Data for review ->
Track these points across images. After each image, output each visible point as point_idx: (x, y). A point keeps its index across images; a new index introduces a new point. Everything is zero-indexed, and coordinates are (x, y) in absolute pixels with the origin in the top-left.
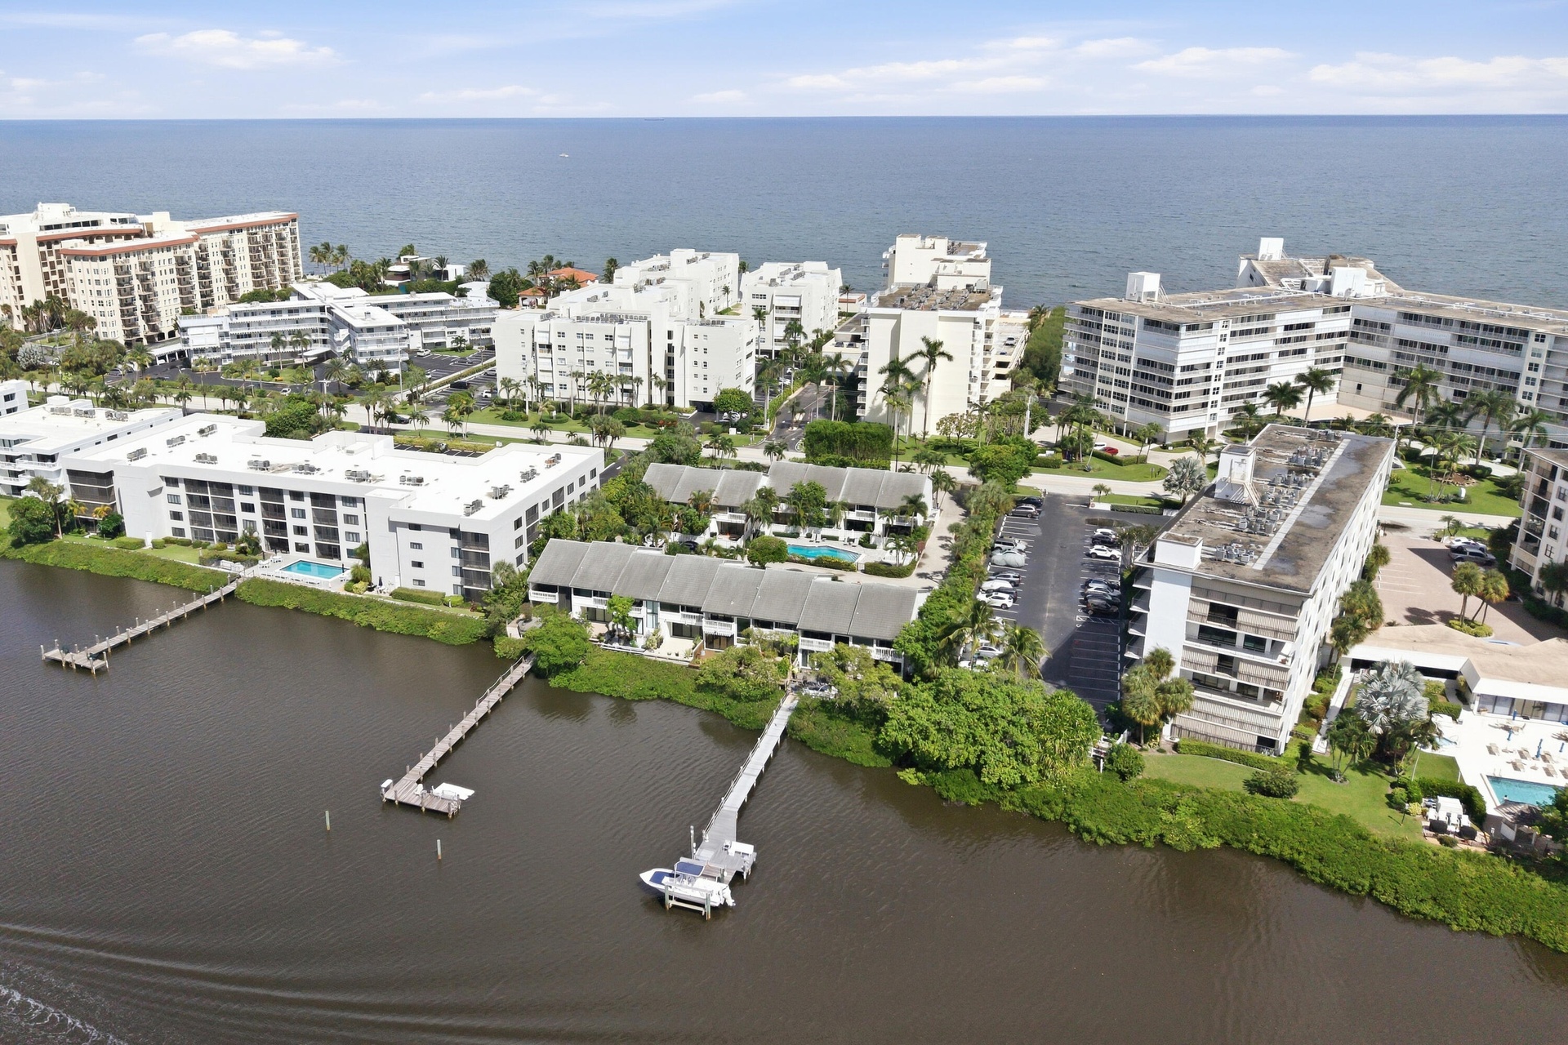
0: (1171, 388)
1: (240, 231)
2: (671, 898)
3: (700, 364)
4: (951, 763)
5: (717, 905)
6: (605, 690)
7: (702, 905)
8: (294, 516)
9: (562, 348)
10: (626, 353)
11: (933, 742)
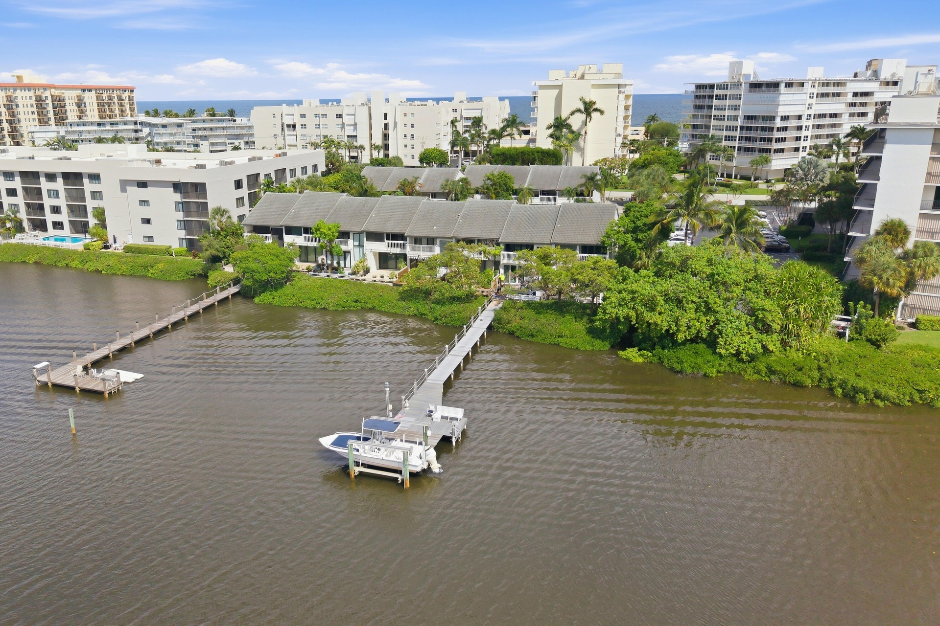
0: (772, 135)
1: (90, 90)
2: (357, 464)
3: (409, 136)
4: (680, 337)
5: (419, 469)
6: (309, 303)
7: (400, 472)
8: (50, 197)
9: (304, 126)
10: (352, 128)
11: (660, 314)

...

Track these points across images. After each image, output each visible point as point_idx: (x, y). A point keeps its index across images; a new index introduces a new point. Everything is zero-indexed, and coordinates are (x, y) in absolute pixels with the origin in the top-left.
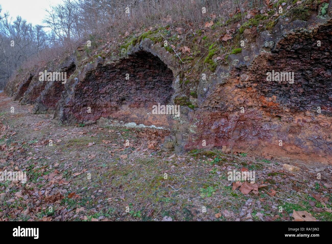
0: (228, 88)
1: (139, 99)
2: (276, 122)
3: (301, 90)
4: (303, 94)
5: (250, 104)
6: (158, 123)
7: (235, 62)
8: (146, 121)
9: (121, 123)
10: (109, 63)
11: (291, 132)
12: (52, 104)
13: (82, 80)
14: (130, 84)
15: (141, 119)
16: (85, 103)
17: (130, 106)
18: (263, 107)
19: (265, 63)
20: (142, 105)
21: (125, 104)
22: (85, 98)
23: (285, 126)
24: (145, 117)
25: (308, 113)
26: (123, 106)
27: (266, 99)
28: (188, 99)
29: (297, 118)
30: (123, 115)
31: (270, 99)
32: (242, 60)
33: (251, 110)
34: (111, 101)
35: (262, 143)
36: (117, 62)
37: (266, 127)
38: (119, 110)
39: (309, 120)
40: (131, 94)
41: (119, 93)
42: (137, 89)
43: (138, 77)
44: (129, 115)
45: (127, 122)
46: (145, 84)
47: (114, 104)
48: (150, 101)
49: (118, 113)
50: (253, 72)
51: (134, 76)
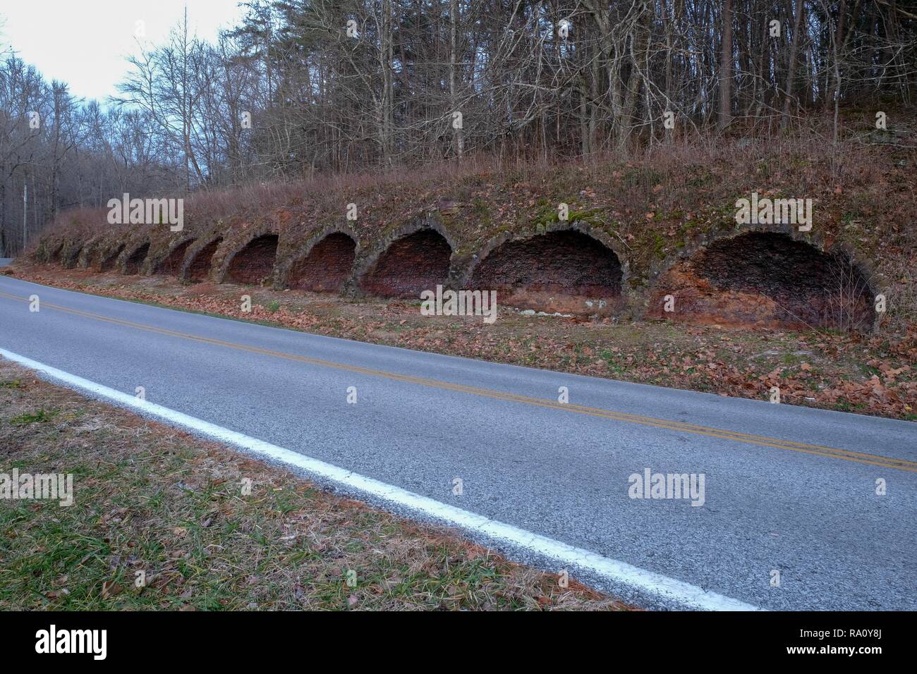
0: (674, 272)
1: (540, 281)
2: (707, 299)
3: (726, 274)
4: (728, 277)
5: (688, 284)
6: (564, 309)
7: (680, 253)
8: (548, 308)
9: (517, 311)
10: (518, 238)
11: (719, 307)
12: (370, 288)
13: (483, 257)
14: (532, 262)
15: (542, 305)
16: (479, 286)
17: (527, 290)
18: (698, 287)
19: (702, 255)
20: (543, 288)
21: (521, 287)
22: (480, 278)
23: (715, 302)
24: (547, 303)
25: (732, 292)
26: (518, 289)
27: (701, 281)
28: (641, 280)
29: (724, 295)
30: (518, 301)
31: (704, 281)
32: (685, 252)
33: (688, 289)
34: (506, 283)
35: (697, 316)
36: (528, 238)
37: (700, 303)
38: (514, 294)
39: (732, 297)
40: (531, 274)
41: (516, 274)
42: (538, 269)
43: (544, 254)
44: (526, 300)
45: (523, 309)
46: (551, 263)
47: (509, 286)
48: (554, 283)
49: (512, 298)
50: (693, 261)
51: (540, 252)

What you are asked to do ->
The response should be the listing above, limited to the lines between the one holding "5: (250, 104)" and the one holding "24: (145, 117)", inclusive, reproduced exactly.

Solution to this task ->
5: (250, 104)
6: (158, 123)
7: (235, 62)
8: (146, 121)
9: (121, 123)
10: (109, 63)
11: (291, 132)
12: (52, 104)
13: (82, 80)
14: (130, 84)
15: (141, 119)
16: (85, 103)
17: (130, 106)
18: (263, 107)
19: (265, 63)
20: (142, 105)
21: (125, 104)
22: (85, 98)
23: (285, 126)
24: (145, 117)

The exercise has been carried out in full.